The Book of Proverbs is an anthology of collections of sayings and instructions. The individual sayings and instructions are old, but collecting them together and adding an introduction (Chapters 1-9) is something that happened, most likely, in the early period after the return to Palestine from the Babylonian Exile (late 6th century BCE). The primary purpose of the book is to teach wisdom, not only to the young and inexperienced (1:2–4) but also to the advanced (1:5–6). Wisdom in the ancient Near East was not theoretical knowledge but rather practical expertise. Tradesmen using their skills were wise; Artists, too. Leaders, Judges and Kings who contributed to peace and prosperity in the land were wise. One could be wise in daily life, too, in knowing how to live successfully and without trouble in God’s universe. Ultimately wisdom, or “sound guidance” (1:5), aims at the formation of character.
All cultures in the ancient Near East had a wisdom tradition – including Israel. What was common to them all was that Wisdom was a characteristic of the gods (or in the case of Israel, God). In the Jewish tradition, Wisdom was available for the asking and available in a variety of sources: kings, scribes, heads of families. While all traditions urge readers to perform wise acts, The Book of Proverbs urges them to seek wisdom itself and portrays wisdom as a woman herself seeking human beings as disciples and companions.
The good folks at The Bible Project have a wonderful introduction to the Book of Proverbs that you can watch here.
Adding on the the video summary, Chapters 1–9 introduce the book, drawing attention to wisdom itself and its inherent value rather than exhorting particular wise actions. The collections following chap. 9 consist largely of independent, two-line sayings, yielding their often indirect or paradoxical meaning only to readers willing to ponder them. To reflect on the sayings is perhaps what chaps. 1–9 mean by living with Wisdom and dwelling in her house.
The Book of Proverbs can make an important contribution to us today.
- First, it places the pursuit of wisdom over the performance of individual wise acts. To seek wisdom above all things is a fundamental option and a way of life.
- Second, it portrays the quest as filled with obstacles. There are men and women who offer a substitute for the real thing; discernment is required.

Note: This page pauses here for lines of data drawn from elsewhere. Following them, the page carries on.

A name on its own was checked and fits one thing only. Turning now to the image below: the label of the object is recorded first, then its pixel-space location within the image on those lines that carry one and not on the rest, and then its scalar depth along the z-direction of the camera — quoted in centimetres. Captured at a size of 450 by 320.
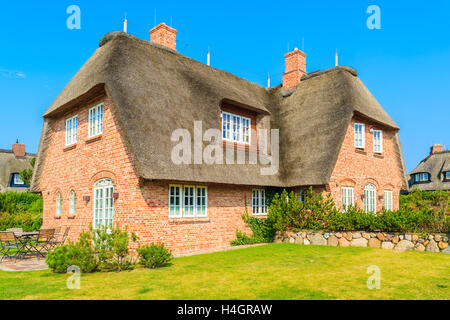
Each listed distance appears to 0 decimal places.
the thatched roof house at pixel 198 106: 1205
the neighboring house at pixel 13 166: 4084
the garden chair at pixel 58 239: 1367
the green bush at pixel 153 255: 961
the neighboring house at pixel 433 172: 4225
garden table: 1122
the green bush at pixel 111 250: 930
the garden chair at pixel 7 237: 1077
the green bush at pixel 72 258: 895
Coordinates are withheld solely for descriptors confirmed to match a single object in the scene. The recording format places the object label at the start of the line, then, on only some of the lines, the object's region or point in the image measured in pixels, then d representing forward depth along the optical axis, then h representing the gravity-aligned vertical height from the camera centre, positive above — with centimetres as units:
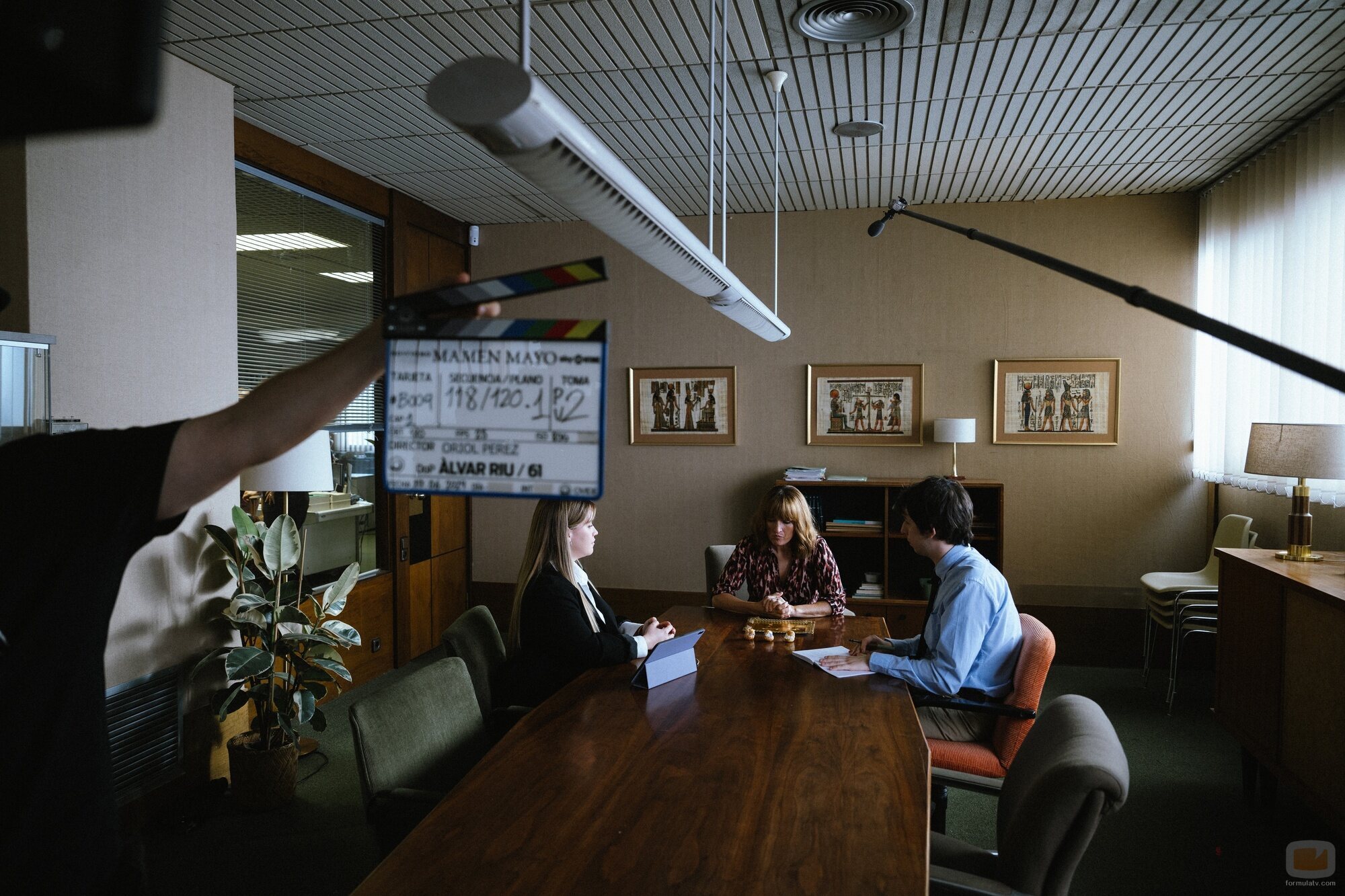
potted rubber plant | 350 -101
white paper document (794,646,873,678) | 295 -83
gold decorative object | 331 -81
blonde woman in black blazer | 288 -71
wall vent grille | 318 -124
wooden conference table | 148 -81
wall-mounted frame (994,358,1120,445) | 576 +18
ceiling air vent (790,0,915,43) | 307 +156
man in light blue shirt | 271 -69
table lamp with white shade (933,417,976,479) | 558 -3
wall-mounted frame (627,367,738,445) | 630 +14
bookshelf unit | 556 -80
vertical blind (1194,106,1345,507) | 403 +79
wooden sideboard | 287 -95
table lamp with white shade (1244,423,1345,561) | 366 -13
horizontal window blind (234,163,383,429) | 434 +83
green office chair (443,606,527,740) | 283 -87
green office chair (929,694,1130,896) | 162 -78
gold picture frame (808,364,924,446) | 603 +15
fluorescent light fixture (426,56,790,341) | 121 +47
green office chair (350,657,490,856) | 197 -84
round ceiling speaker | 434 +158
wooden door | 565 -80
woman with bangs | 390 -66
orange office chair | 264 -98
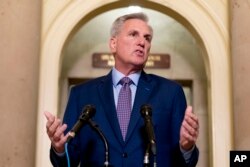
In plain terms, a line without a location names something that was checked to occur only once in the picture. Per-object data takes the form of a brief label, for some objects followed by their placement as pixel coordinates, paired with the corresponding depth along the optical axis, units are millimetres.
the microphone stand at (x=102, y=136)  3509
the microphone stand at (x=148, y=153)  3414
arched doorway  7112
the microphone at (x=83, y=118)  3553
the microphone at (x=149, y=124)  3439
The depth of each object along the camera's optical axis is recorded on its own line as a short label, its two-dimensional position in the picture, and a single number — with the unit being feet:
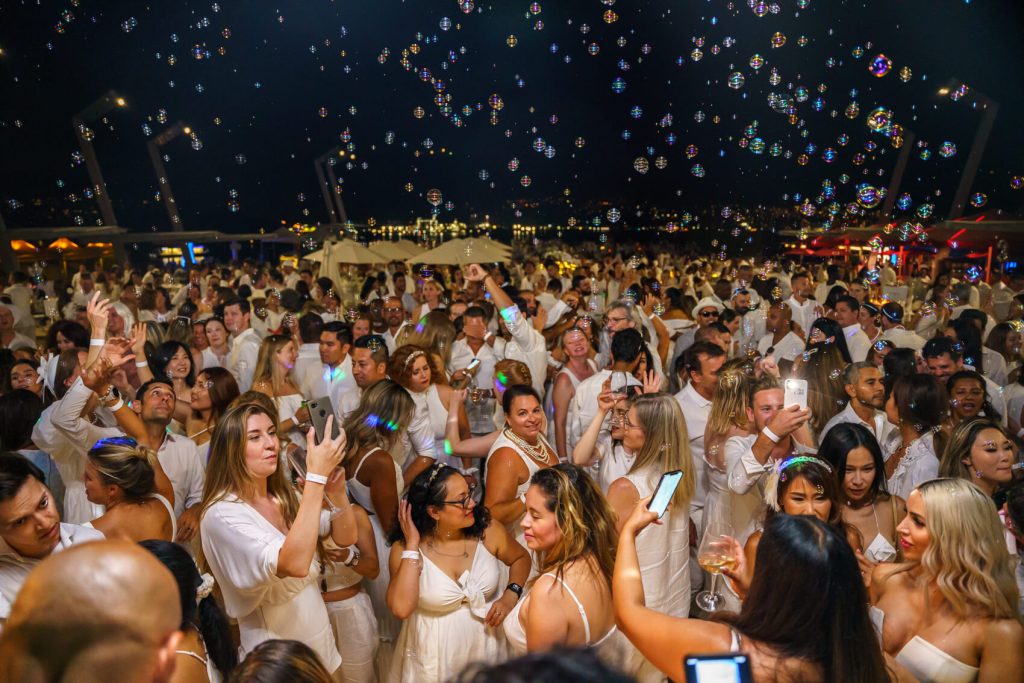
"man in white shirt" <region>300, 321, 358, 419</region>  20.38
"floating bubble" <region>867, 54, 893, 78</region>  32.91
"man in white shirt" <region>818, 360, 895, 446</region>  15.92
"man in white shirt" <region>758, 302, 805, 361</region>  23.95
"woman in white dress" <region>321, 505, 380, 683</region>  11.51
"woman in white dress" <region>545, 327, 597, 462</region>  19.15
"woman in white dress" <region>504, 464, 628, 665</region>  8.65
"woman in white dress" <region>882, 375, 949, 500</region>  13.71
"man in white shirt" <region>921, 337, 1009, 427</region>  17.74
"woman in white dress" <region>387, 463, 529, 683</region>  10.45
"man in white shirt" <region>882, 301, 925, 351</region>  23.50
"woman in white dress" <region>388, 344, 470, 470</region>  17.47
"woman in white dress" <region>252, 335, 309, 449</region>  18.44
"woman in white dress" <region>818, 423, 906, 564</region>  11.69
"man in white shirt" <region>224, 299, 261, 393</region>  22.48
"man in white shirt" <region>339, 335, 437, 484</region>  15.34
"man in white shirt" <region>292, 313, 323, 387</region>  21.18
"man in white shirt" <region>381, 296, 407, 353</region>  28.27
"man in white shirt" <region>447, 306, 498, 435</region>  22.67
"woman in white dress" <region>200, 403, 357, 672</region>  9.04
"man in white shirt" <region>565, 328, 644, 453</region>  17.39
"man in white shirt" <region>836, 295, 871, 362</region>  23.31
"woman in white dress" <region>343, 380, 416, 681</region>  12.79
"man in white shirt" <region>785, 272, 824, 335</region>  30.09
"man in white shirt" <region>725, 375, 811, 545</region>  12.01
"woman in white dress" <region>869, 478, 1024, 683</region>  7.82
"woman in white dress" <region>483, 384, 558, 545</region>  13.14
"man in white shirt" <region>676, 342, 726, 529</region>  16.81
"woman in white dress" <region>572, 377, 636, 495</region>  13.74
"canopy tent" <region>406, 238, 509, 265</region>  44.75
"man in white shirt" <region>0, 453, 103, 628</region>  8.50
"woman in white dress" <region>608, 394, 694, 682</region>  11.81
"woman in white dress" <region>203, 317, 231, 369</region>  23.26
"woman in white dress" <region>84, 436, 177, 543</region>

- Third, the book teaches that acquiring wisdom is both a human task and a divine gift. One can make oneself ready to receive by discipline, but one must wait until it is granted.
- Fourth, wisdom is in the world but it is not obvious to people entirely caught up with daily activities. The instructions and the aphorisms of the book can free the mind to see new things.
Christians will see in personified Wisdom aspects of Jesus Christ, who hold that He is divine wisdom sent to give human beings true and full life. The New Testament saw Jesus as a wisdom teacher and employed the tradition of personified Wisdom of chaps. 2 and 8 to express his incarnation. The Letter of James is an instruction resembling those in Proverbs. Wisdom traditions influenced the Gospels of Matthew and Luke through a common source (see, e.g., Mt 11:25–27 and Lk 10:21–22, which seem to derive their father-son language, at least in part, from the parental language of Proverbs). The Gospel of John regards Jesus as incarnate Wisdom descended from on high to offer human beings life and truth and make disciples of them, a view largely reflected in the introductory chapters of Proverbs
Yet there is a universal dimension to Proverbs, for in its attention to human experience it creates a link to all people of good will.